Monselice si mobilita contro l’inquinamento da Css

monselice cssMonselice dice no ai Css. Il fronte contrario è sceso per le vie del centro per manifestare la propria contrarietà al progetto che prevede l’utilizzo del combustibile prodotto dai rifiuti. Il corteo No-Css promosso dal movimento civico “Cambiamo aria” ha visto la partecipazione di centinaia di persone (tremila secondo gli organizzatori).

Al di là dei numeri sta di fatto che il corteo era davvero ben nutrito di gente comune, bambini e anche di sindaci. Tra i primi cittadini figuravano quelli di Pozzonovo, Antonio Tognin, di Baone, Luciano Zampieri, di Carceri, Tiberio Businaro e di Ospedaletto, Giacomo Scapin. Non si placa nemmeno la polemica politica con il Partito Democratico che attacca l’assessore all’ambiente. “Invece di essere colei che difende gli interessi di questa città ha votato a favore del Css – hanno commentato dal Pd – L’assessore all’ambiente non ha sollevato la questione della sostanzialità della modifica richiesta dalla Cementizillo nonostante le minoranze nel consiglio comunale l’avessero chiesto con una mozione. Insomma l’assessore Giorgia Bedin e il sindaco Francesco Lunghi non rappresentano più la comunità di Monselice e chiediamo che ne prendano atto ufficialmente facendo un passo indietro”. Non si è fatta attendere la risposta del primo cittadino.

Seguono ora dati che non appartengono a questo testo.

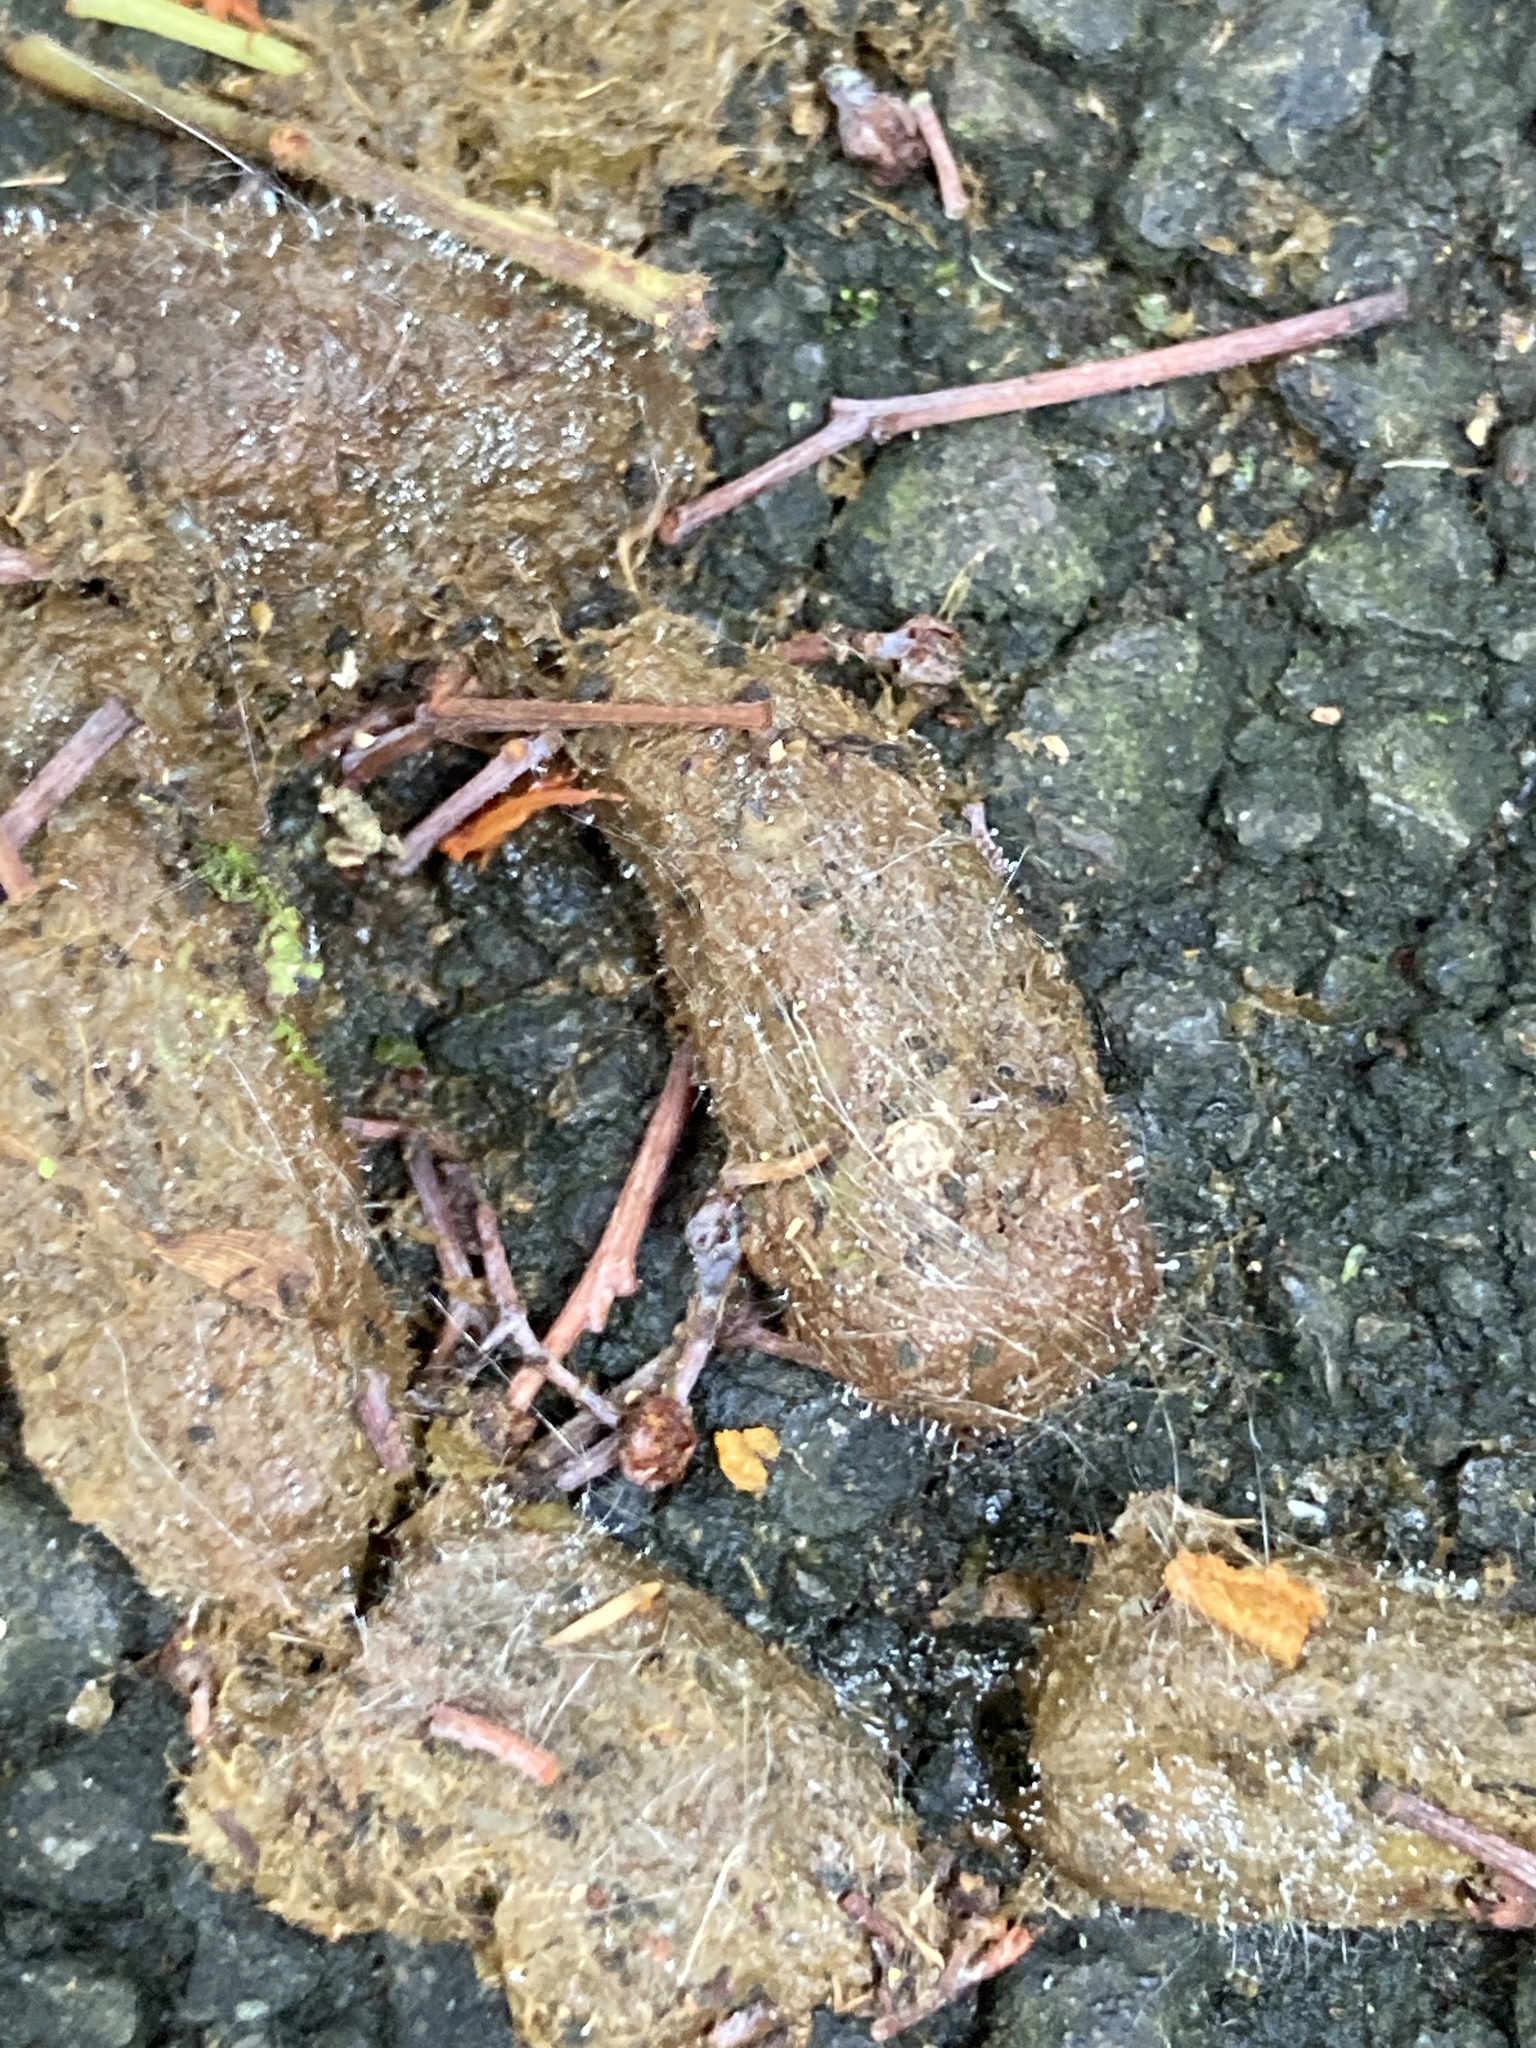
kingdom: Animalia
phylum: Chordata
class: Mammalia
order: Diprotodontia
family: Phalangeridae
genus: Trichosurus
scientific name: Trichosurus vulpecula
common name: Common brushtail
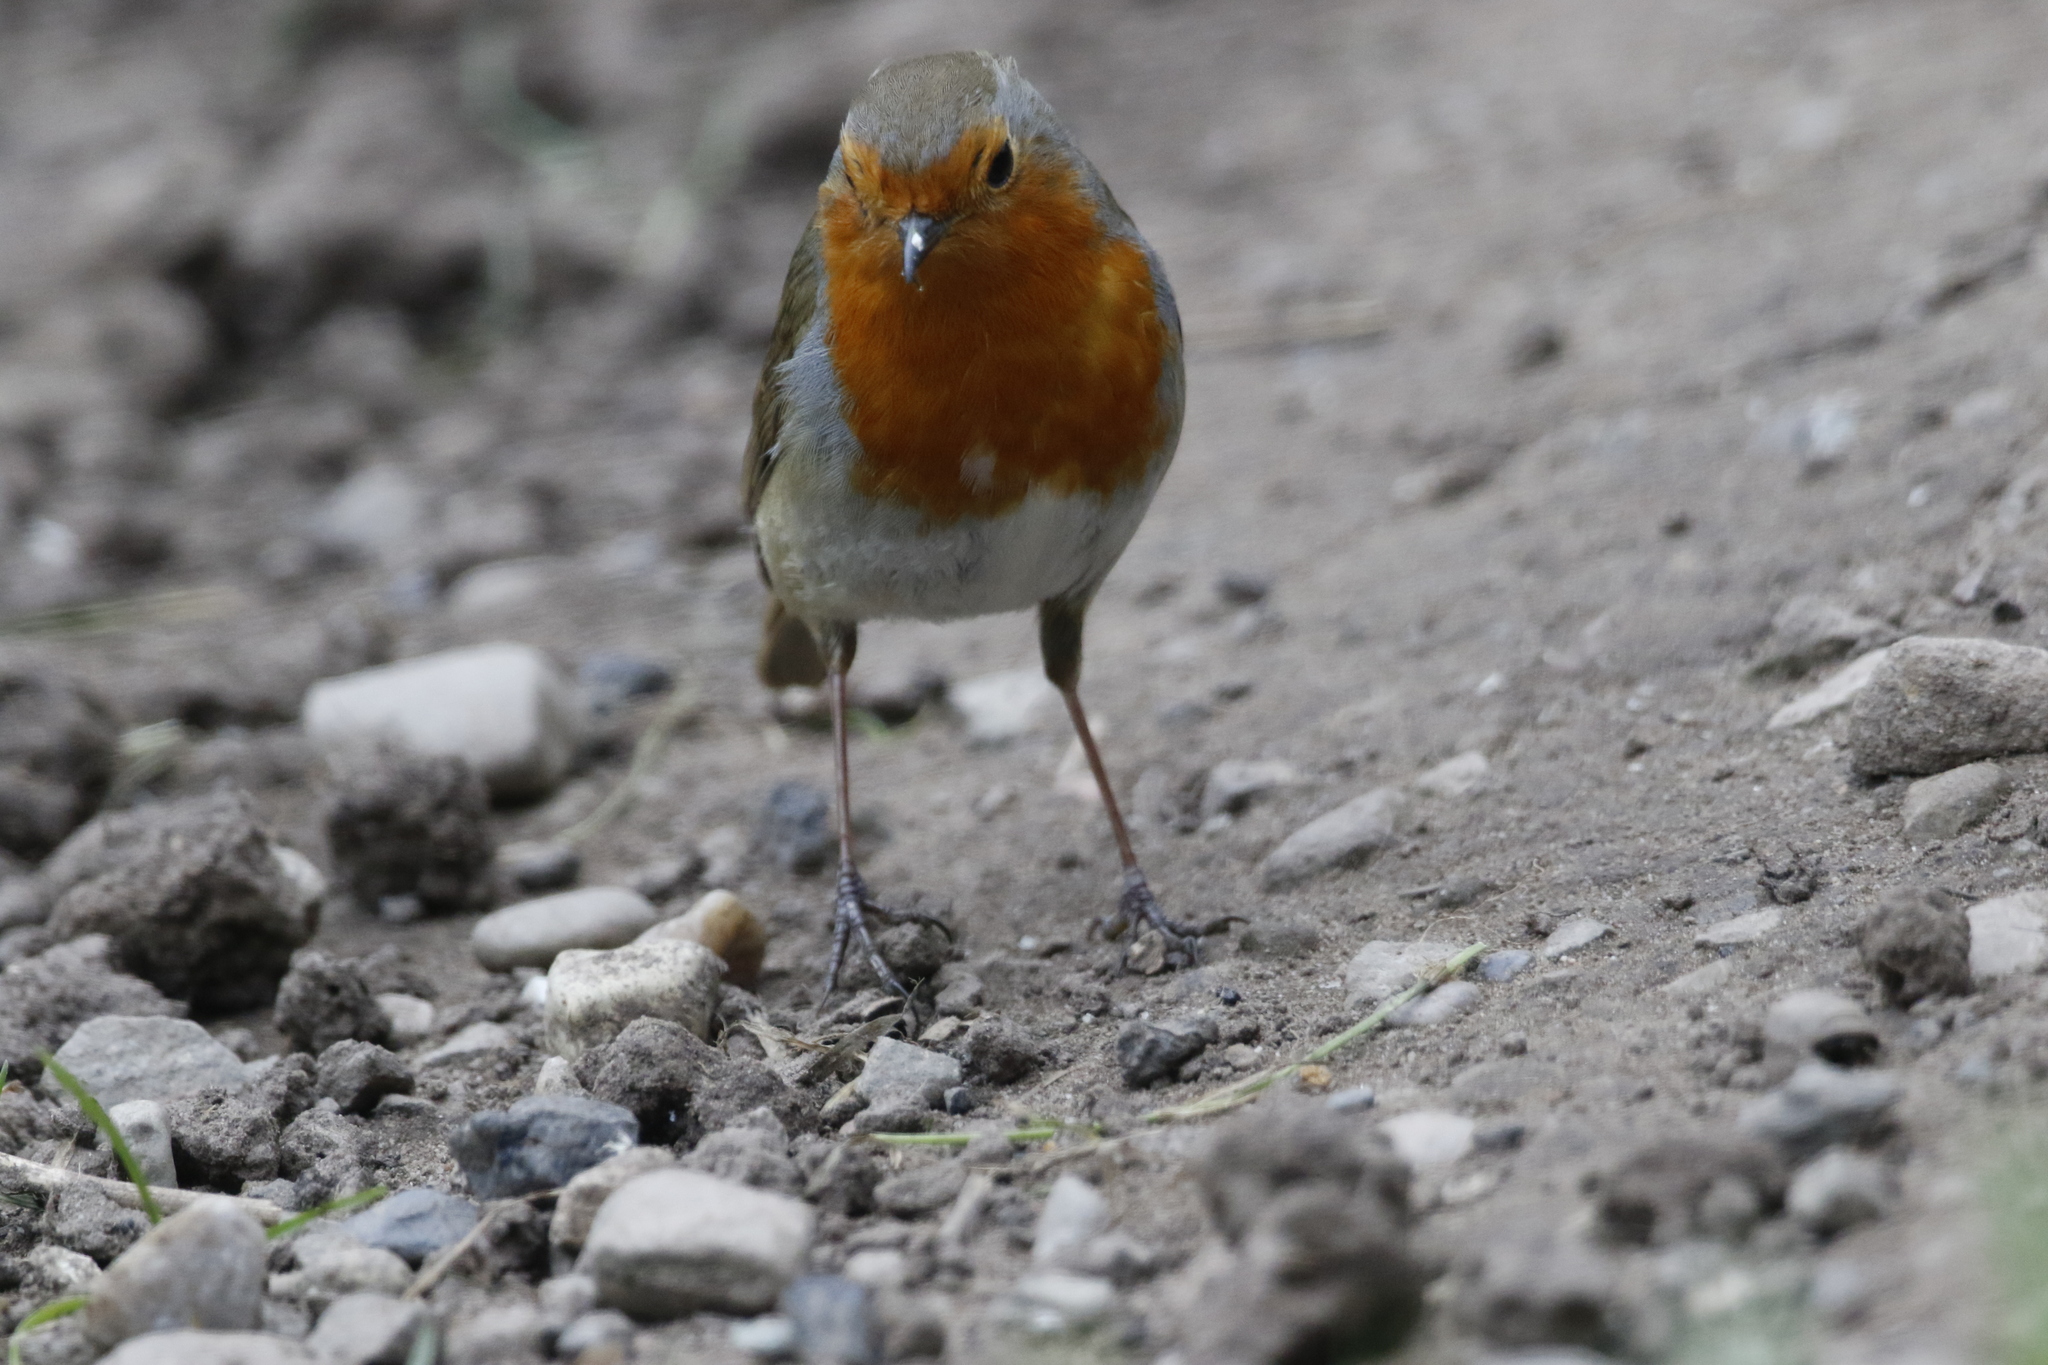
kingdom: Animalia
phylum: Chordata
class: Aves
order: Passeriformes
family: Muscicapidae
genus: Erithacus
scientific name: Erithacus rubecula
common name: European robin
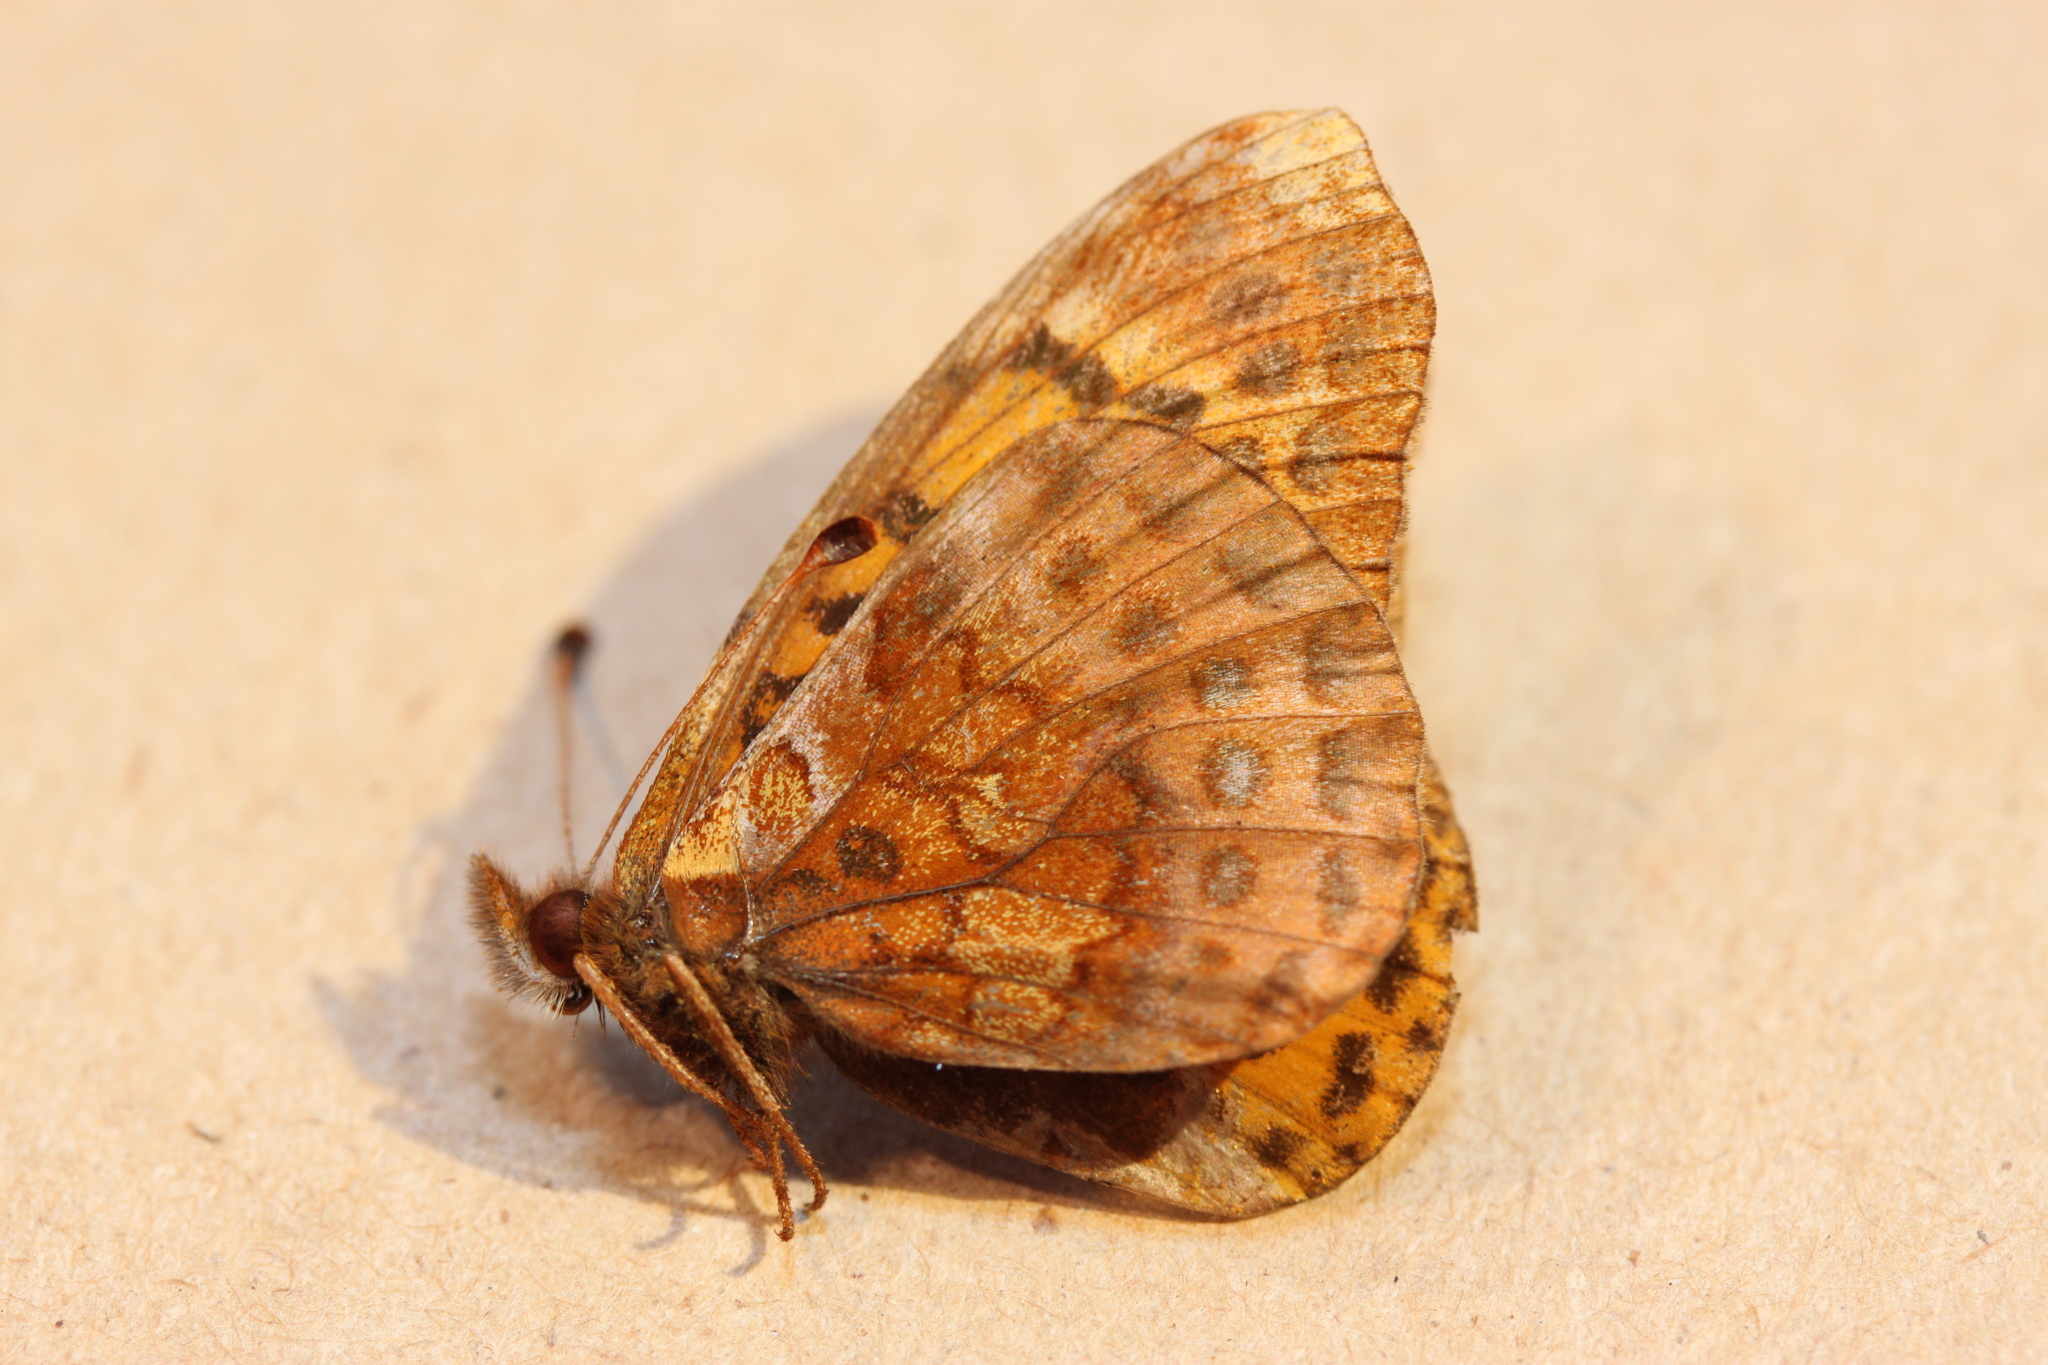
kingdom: Animalia
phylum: Arthropoda
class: Insecta
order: Lepidoptera
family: Nymphalidae
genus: Clossiana
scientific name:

“Voglio ricordare ai consiglieri del Pd che la mozione è stata respinta e l’assessore Bedin si è impegnata al massimo rispettando pienamente le indicazioni conseguenti – ha affermato Lunghi – L’assessore aveva l’incarico di chiedere 30 giorni di rinvio per discutere più a fondo sulle prescrizioni. Rinvio che sembrava certo dalla dichiarazione in Consiglio Comunale del Vicepresidente della Provincia. L’assessore Bedin ha votato a favore per quanto riguarda le prescrizioni ed ha ottenuto un grande risultato cosa che non è stato possibile evidenziare nell’ultimo consiglio data la grande confusione che si è verificata”. (e.m.)